I. S. : J’ai formulé trois griefs à l’État. Le premier est la disqualification de tentative de meurtre en violence lors de la prise de la première plainte d’Isabelle. Le second est la violation du contrôle judiciaire. Enfin, le dernier est le manque de réactivité des services de police lors de l’appel au 17. Seul le deuxième critère a été retenu. Les juges disent que dans la mesure où il y a plusieurs plaintes auxquelles il n’est pas donné suite, il y a perte de chances de révoquer le contrôle judiciaire et donc de la protéger. En revanche, concernant le premier grief – l’absence de qualification –, les juges du TGI de Paris ont rappelé que Patrick Lemoine était délinquant primaire. Cela n’a rien à voir avec l’acte. Cela ne veut pas dire qu’il n’a jamais tenté de tuer. Les hommes ont très peu souvent de casiers judiciaires dans ce type de situation. Concernant le troisième grief, les juges ont estimé normal le temps d’intervention des services de police. Je pense que les trois auraient pu être retenus. C’est pourtant une succession de fautes qui a mené à ce désastre.

LPA : Que peut changer la décision que vous avez obtenue ?

I. S. : Nous espérons qu’elle conduise à une meilleure prise en compte de la parole des victimes. L’État a été condamné pour ne pas avoir pris en considération les plaintes de la famille.

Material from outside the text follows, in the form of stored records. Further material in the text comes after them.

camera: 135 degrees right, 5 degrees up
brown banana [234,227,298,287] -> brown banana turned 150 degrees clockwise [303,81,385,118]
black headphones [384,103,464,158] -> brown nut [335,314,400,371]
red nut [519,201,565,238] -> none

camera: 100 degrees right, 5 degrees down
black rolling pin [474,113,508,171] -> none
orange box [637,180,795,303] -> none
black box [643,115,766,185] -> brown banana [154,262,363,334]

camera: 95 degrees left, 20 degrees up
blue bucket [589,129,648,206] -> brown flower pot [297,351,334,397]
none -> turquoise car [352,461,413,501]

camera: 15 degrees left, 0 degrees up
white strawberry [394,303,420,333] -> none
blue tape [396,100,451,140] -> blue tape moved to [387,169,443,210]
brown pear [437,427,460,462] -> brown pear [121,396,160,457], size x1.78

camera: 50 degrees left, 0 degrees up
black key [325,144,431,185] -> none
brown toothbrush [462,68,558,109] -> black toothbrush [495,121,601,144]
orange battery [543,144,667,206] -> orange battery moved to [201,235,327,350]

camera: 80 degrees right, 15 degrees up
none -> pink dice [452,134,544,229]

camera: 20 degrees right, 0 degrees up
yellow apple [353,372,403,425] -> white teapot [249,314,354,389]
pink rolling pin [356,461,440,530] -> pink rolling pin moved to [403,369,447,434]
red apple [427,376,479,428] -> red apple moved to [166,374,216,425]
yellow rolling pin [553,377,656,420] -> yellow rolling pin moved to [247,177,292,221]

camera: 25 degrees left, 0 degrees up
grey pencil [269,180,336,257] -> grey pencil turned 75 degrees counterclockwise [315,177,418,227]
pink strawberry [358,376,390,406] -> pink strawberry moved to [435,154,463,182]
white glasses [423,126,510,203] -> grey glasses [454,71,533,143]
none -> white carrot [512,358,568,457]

Les juges du TGI de Paris envoient un message très clair : lorsqu’une femme rentre dans un commissariat, la plaine doit être prise et suivie d’effet. Ils considèrent qu’en ne prenant pas les plaintes déposées par Isabelle, les policiers ont fait manquer une chance de révoquer le contrôle judiciaire de Patrick Lemoine, ce qui aurait permis de le placer en détention, et, peut-être, de sauver la vie d’Isabelle.

LPA : Pensez-vous que la justice soit en train de changer d’attitude vis-à-vis des femmes victimes de violences ?

I. S. : Il est indéniable que la situation de ces femmes est devenue une préoccupation sociale majeure. Mais on part de loin, cette affaire le montre bien. Ce qui m’interpelle c’est que personne n’ait pris la mesure de la gravité de la situation : ni les policiers de Grande Synthe et du village où elle vivait, ni le procureur, ni le JLD, ni le 17. C’est gravissime. Ces policiers sont toujours en poste.